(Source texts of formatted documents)
^^^^

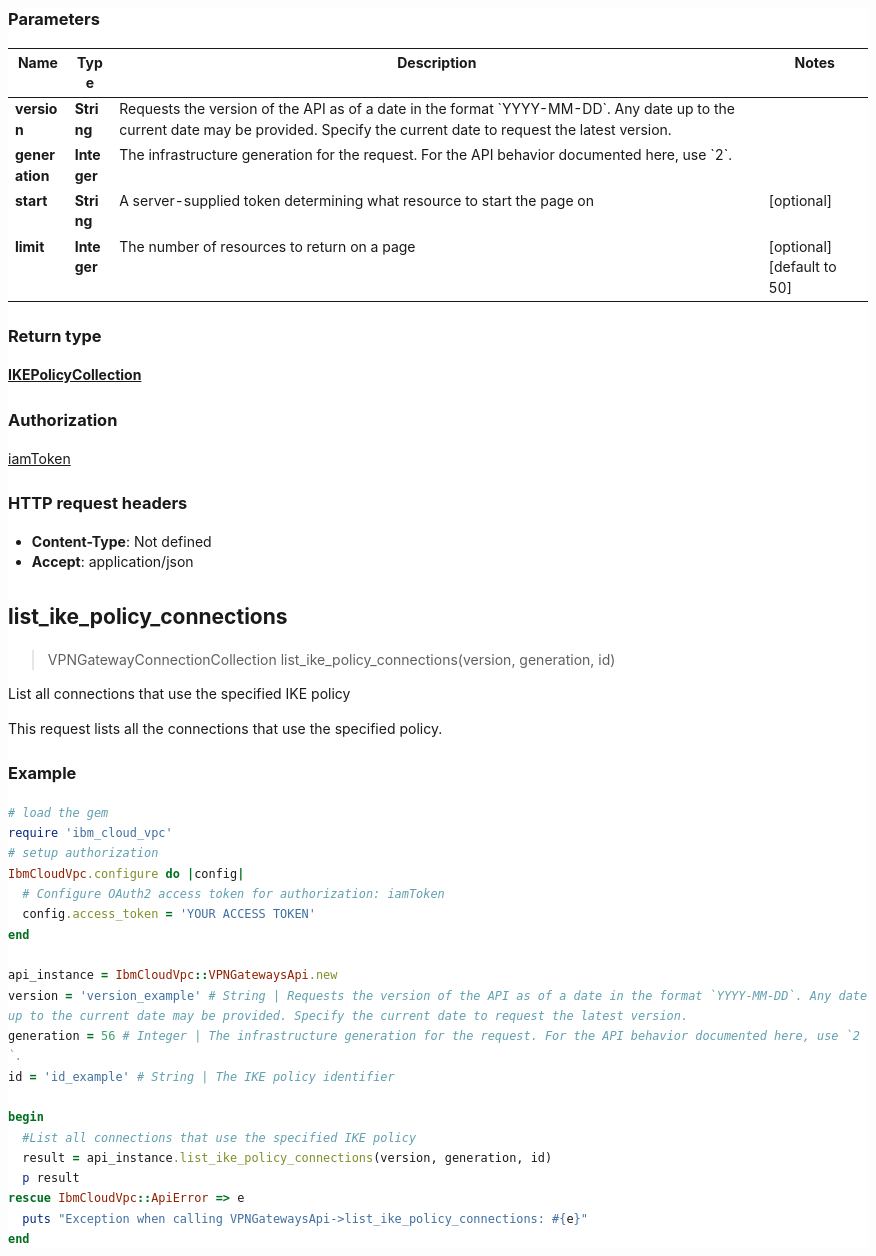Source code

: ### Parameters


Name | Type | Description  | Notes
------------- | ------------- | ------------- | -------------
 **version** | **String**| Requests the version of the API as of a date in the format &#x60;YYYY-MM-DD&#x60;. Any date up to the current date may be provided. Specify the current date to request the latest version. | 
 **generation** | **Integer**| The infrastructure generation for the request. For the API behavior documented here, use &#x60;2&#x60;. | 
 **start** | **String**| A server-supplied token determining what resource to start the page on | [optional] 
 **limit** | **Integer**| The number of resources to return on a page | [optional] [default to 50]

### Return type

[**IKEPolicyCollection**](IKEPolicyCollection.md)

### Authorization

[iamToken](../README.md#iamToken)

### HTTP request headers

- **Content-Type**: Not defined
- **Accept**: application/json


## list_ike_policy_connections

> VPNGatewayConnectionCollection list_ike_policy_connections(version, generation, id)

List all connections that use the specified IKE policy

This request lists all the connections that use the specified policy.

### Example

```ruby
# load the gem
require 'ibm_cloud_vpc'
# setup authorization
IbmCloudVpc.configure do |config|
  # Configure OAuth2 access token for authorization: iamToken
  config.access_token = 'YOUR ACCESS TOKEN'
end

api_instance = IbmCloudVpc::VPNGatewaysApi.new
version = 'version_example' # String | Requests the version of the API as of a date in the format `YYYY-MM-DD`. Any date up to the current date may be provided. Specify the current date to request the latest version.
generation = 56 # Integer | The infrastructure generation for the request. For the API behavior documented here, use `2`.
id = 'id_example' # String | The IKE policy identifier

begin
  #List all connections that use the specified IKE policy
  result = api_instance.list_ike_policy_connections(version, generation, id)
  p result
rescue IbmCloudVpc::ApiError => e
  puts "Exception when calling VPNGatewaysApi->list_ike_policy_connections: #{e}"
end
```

^^^^

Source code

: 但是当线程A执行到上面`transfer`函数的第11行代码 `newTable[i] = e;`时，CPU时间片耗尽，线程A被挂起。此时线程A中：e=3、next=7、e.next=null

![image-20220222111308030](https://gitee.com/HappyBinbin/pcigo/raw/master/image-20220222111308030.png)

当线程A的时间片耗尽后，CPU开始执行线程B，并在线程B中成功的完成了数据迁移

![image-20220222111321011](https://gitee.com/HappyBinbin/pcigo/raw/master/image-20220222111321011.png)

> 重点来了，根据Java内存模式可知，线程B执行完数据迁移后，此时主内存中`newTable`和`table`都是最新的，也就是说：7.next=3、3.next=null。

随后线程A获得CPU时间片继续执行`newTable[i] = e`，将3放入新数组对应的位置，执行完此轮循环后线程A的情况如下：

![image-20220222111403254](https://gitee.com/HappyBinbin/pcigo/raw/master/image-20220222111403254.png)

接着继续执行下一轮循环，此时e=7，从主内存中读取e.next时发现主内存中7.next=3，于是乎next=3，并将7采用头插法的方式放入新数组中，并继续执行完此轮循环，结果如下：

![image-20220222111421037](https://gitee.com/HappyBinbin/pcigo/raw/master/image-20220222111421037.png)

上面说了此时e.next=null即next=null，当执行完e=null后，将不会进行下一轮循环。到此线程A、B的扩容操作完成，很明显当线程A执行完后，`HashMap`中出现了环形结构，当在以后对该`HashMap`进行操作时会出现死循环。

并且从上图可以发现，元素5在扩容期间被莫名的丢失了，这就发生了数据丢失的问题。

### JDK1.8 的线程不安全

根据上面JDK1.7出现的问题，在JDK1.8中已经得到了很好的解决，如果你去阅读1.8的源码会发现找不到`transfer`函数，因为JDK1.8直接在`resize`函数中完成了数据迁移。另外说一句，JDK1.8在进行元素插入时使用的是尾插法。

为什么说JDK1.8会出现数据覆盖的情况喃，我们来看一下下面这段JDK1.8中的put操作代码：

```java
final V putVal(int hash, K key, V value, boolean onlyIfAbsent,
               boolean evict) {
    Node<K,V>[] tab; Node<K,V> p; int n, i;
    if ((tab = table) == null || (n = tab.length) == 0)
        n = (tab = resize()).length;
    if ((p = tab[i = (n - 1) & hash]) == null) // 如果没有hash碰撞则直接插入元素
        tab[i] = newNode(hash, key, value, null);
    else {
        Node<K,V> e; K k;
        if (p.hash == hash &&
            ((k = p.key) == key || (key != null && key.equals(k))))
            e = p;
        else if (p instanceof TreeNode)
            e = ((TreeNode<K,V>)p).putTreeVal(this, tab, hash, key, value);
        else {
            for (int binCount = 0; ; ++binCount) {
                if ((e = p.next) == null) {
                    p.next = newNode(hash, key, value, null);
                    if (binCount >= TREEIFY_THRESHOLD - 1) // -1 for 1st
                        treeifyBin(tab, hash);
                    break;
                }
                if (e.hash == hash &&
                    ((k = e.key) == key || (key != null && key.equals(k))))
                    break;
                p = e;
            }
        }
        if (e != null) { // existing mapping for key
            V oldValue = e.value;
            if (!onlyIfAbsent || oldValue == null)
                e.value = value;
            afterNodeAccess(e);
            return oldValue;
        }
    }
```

^^^^

§ **What this task involves**
Copy each line above where the string "IbmCloudVpc" occurs.

§ **The completed task**
IbmCloudVpc.configure do |config|
api_instance = IbmCloudVpc::VPNGatewaysApi.new
rescue IbmCloudVpc::ApiError => e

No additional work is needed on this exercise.